• [Exercise prompt]: Copy all of the material below word for word, keeping every line as it is.

• [Records from a data source]:
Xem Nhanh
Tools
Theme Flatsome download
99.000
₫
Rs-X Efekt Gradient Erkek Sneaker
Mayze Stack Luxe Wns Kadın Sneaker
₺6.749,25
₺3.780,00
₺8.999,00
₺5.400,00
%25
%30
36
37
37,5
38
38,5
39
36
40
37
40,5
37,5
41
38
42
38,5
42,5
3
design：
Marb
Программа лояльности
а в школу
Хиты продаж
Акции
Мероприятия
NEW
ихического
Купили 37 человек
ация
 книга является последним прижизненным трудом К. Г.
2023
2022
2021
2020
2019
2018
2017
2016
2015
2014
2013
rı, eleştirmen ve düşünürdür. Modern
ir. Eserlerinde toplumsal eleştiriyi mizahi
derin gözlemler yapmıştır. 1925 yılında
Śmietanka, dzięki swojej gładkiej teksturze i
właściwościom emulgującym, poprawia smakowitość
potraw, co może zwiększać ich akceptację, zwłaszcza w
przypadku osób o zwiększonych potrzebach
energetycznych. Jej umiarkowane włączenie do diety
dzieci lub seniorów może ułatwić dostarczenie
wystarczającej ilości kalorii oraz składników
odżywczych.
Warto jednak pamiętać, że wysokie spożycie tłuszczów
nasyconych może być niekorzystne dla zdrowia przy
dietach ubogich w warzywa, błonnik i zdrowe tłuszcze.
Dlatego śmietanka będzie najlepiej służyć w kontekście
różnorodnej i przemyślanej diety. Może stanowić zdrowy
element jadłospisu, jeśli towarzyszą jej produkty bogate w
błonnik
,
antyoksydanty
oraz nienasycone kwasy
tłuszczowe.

• [Result for this task]:
Xem Nhanh
Tools
Theme Flatsome download
99.000
₫
Rs-X Efekt Gradient Erkek Sneaker
Mayze Stack Luxe Wns Kadın Sneaker
₺6.749,25
₺3.780,00
₺8.999,00
₺5.400,00
%25
%30
36
37
37,5
38
38,5
39
36
40
37
40,5
37,5
41
38
42
38,5
42,5
3
design：
Marb
Программа лояльности
а в школу
Хиты продаж
Акции
Мероприятия
NEW
ихического
Купили 37 человек
ация
 книга является последним прижизненным трудом К. Г.
2023
2022
2021
2020
2019
2018
2017
2016
2015
2014
2013
rı, eleştirmen ve düşünürdür. Modern
ir. Eserlerinde toplumsal eleştiriyi mizahi
derin gözlemler yapmıştır. 1925 yılında
Śmietanka, dzięki swojej gładkiej teksturze i
właściwościom emulgującym, poprawia smakowitość
potraw, co może zwiększać ich akceptację, zwłaszcza w
przypadku osób o zwiększonych potrzebach
energetycznych. Jej umiarkowane włączenie do diety
dzieci lub seniorów może ułatwić dostarczenie
wystarczającej ilości kalorii oraz składników
odżywczych.
Warto jednak pamiętać, że wysokie spożycie tłuszczów
nasyconych może być niekorzystne dla zdrowia przy
dietach ubogich w warzywa, błonnik i zdrowe tłuszcze.
Dlatego śmietanka będzie najlepiej służyć w kontekście
różnorodnej i przemyślanej diety. Może stanowić zdrowy
element jadłospisu, jeśli towarzyszą jej produkty bogate w
błonnik
,
antyoksydanty
oraz nienasycone kwasy
tłuszczowe.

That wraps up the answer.